(RECORD SET Opens)
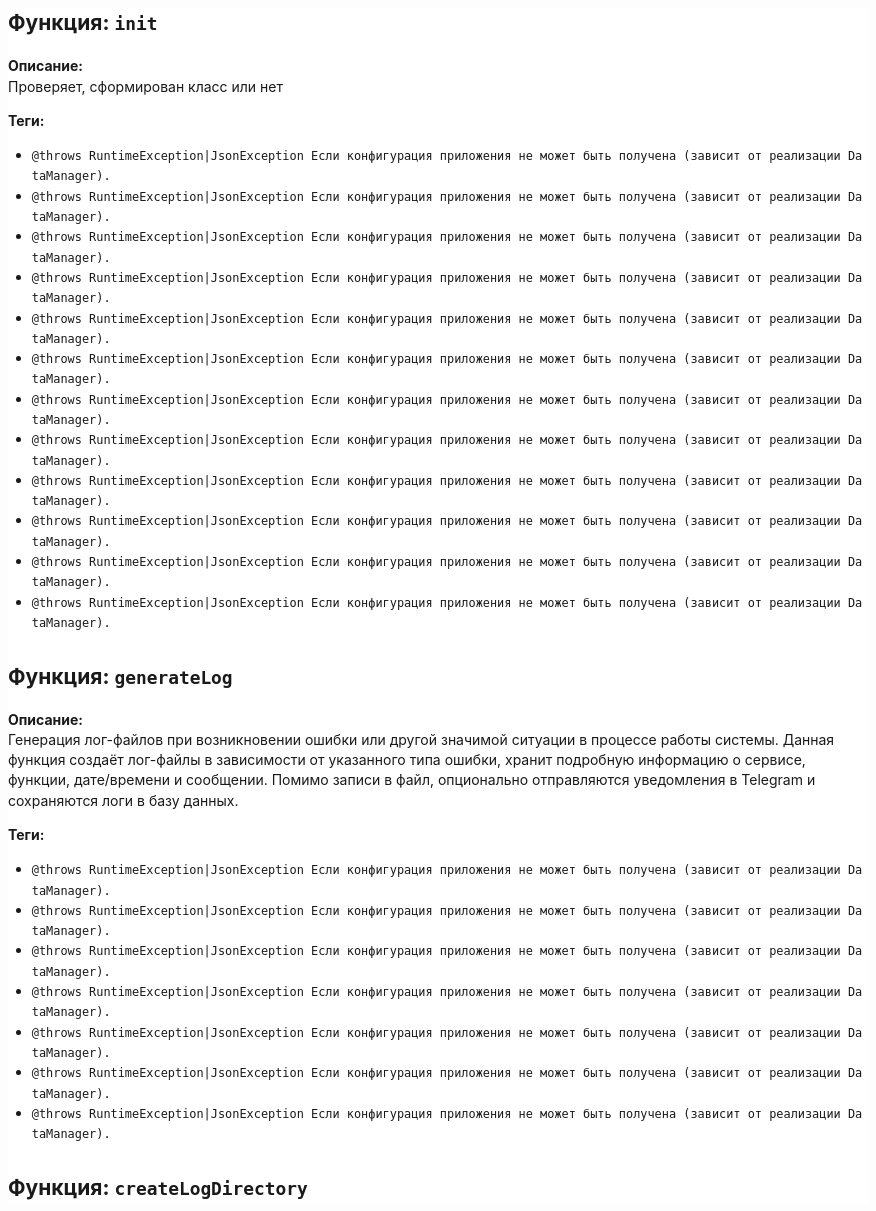 ## Функция: `init`

**Описание:**  
Проверяет, сформирован класс или нет

**Теги:**
- `@throws RuntimeException|JsonException Если конфигурация приложения не может быть получена
(зависит от реализации DataManager).`
- `@throws RuntimeException|JsonException Если конфигурация приложения не может быть получена
(зависит от реализации DataManager).`
- `@throws RuntimeException|JsonException Если конфигурация приложения не может быть получена
(зависит от реализации DataManager).`
- `@throws RuntimeException|JsonException Если конфигурация приложения не может быть получена
(зависит от реализации DataManager).`
- `@throws RuntimeException|JsonException Если конфигурация приложения не может быть получена
(зависит от реализации DataManager).`
- `@throws RuntimeException|JsonException Если конфигурация приложения не может быть получена
(зависит от реализации DataManager).`
- `@throws RuntimeException|JsonException Если конфигурация приложения не может быть получена
(зависит от реализации DataManager).`
- `@throws RuntimeException|JsonException Если конфигурация приложения не может быть получена
(зависит от реализации DataManager).`
- `@throws RuntimeException|JsonException Если конфигурация приложения не может быть получена
(зависит от реализации DataManager).`
- `@throws RuntimeException|JsonException Если конфигурация приложения не может быть получена
(зависит от реализации DataManager).`
- `@throws RuntimeException|JsonException Если конфигурация приложения не может быть получена
(зависит от реализации DataManager).`
- `@throws RuntimeException|JsonException Если конфигурация приложения не может быть получена
(зависит от реализации DataManager).`
## Функция: `generateLog`

**Описание:**  
Генерация лог-файлов при возникновении ошибки или другой значимой ситуации в процессе работы системы.
Данная функция создаёт лог-файлы в зависимости от указанного типа ошибки, хранит подробную информацию о сервисе,
функции, дате/времени и сообщении. Помимо записи в файл, опционально отправляются уведомления в Telegram и
сохраняются логи в базу данных.

**Теги:**
- `@throws RuntimeException|JsonException Если конфигурация приложения не может быть получена
(зависит от реализации DataManager).`
- `@throws RuntimeException|JsonException Если конфигурация приложения не может быть получена
(зависит от реализации DataManager).`
- `@throws RuntimeException|JsonException Если конфигурация приложения не может быть получена
(зависит от реализации DataManager).`
- `@throws RuntimeException|JsonException Если конфигурация приложения не может быть получена
(зависит от реализации DataManager).`
- `@throws RuntimeException|JsonException Если конфигурация приложения не может быть получена
(зависит от реализации DataManager).`
- `@throws RuntimeException|JsonException Если конфигурация приложения не может быть получена
(зависит от реализации DataManager).`
- `@throws RuntimeException|JsonException Если конфигурация приложения не может быть получена
(зависит от реализации DataManager).`
## Функция: `createLogDirectory`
(RECORD SET Closes)
EXERCISE DETAILS → Output a precise copy of the entries, leaving the images out.

EXERCISE SOLUTION →
 ## Функция: `init`

**Описание:**  
Проверяет, сформирован класс или нет

**Теги:**
- `@throws RuntimeException|JsonException Если конфигурация приложения не может быть получена
(зависит от реализации DataManager).`
- `@throws RuntimeException|JsonException Если конфигурация приложения не может быть получена
(зависит от реализации DataManager).`
- `@throws RuntimeException|JsonException Если конфигурация приложения не может быть получена
(зависит от реализации DataManager).`
- `@throws RuntimeException|JsonException Если конфигурация приложения не может быть получена
(зависит от реализации DataManager).`
- `@throws RuntimeException|JsonException Если конфигурация приложения не может быть получена
(зависит от реализации DataManager).`
- `@throws RuntimeException|JsonException Если конфигурация приложения не может быть получена
(зависит от реализации DataManager).`
- `@throws RuntimeException|JsonException Если конфигурация приложения не может быть получена
(зависит от реализации DataManager).`
- `@throws RuntimeException|JsonException Если конфигурация приложения не может быть получена
(зависит от реализации DataManager).`
- `@throws RuntimeException|JsonException Если конфигурация приложения не может быть получена
(зависит от реализации DataManager).`
- `@throws RuntimeException|JsonException Если конфигурация приложения не может быть получена
(зависит от реализации DataManager).`
- `@throws RuntimeException|JsonException Если конфигурация приложения не может быть получена
(зависит от реализации DataManager).`
- `@throws RuntimeException|JsonException Если конфигурация приложения не может быть получена
(зависит от реализации DataManager).`
## Функция: `generateLog`

**Описание:**  
Генерация лог-файлов при возникновении ошибки или другой значимой ситуации в процессе работы системы.
Данная функция создаёт лог-файлы в зависимости от указанного типа ошибки, хранит подробную информацию о сервисе,
функции, дате/времени и сообщении. Помимо записи в файл, опционально отправляются уведомления в Telegram и
сохраняются логи в базу данных.

**Теги:**
- `@throws RuntimeException|JsonException Если конфигурация приложения не может быть получена
(зависит от реализации DataManager).`
- `@throws RuntimeException|JsonException Если конфигурация приложения не может быть получена
(зависит от реализации DataManager).`
- `@throws RuntimeException|JsonException Если конфигурация приложения не может быть получена
(зависит от реализации DataManager).`
- `@throws RuntimeException|JsonException Если конфигурация приложения не может быть получена
(зависит от реализации DataManager).`
- `@throws RuntimeException|JsonException Если конфигурация приложения не может быть получена
(зависит от реализации DataManager).`
- `@throws RuntimeException|JsonException Если конфигурация приложения не может быть получена
(зависит от реализации DataManager).`
- `@throws RuntimeException|JsonException Если конфигурация приложения не может быть получена
(зависит от реализации DataManager).`
## Функция: `createLogDirectory`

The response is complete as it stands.